_BRIEF_:
Report how many lines in the records below hold "稼働時間", with no other output.

_EXCERPTED RECORDS_:
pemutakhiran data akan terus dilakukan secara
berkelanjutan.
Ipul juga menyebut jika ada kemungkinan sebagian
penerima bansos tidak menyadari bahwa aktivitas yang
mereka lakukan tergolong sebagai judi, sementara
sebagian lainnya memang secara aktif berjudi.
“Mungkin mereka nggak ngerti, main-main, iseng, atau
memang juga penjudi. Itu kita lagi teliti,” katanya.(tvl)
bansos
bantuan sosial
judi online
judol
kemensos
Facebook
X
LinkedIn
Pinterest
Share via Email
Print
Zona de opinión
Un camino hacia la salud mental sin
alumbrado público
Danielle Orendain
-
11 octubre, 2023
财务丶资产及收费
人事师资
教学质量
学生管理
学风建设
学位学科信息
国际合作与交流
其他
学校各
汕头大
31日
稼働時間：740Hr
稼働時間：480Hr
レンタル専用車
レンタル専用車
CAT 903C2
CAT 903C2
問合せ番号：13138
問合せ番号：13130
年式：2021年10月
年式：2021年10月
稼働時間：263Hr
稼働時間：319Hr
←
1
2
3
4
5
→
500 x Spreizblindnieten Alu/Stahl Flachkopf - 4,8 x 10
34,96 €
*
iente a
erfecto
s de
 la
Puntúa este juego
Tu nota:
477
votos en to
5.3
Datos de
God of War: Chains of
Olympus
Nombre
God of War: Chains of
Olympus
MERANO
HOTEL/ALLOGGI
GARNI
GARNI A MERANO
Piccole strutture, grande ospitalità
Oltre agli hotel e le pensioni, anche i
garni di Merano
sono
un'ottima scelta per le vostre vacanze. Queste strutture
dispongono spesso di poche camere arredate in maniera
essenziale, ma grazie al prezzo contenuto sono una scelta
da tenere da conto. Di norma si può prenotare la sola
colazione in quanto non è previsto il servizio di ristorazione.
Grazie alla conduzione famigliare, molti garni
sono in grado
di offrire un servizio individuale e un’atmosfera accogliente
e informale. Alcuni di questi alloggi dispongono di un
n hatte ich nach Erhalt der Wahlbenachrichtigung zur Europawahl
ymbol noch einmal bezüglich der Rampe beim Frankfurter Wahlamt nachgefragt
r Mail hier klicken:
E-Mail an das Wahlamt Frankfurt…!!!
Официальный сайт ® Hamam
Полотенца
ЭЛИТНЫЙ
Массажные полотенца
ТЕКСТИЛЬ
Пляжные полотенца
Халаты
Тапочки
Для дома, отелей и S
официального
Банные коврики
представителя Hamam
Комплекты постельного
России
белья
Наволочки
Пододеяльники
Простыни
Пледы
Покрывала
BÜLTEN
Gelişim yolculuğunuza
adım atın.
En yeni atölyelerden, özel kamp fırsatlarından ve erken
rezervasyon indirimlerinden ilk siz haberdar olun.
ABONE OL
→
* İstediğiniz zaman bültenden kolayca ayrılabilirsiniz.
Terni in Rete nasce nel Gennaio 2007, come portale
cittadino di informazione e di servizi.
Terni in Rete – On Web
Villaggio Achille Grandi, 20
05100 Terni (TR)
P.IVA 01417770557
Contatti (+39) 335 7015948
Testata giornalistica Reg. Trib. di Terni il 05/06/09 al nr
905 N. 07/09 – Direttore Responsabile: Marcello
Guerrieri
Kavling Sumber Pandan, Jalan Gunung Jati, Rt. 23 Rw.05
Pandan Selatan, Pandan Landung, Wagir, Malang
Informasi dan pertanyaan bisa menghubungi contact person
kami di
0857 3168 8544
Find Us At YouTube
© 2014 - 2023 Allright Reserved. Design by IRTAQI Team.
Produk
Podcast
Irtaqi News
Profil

_SOLUTION FOR THIS TASK_:
4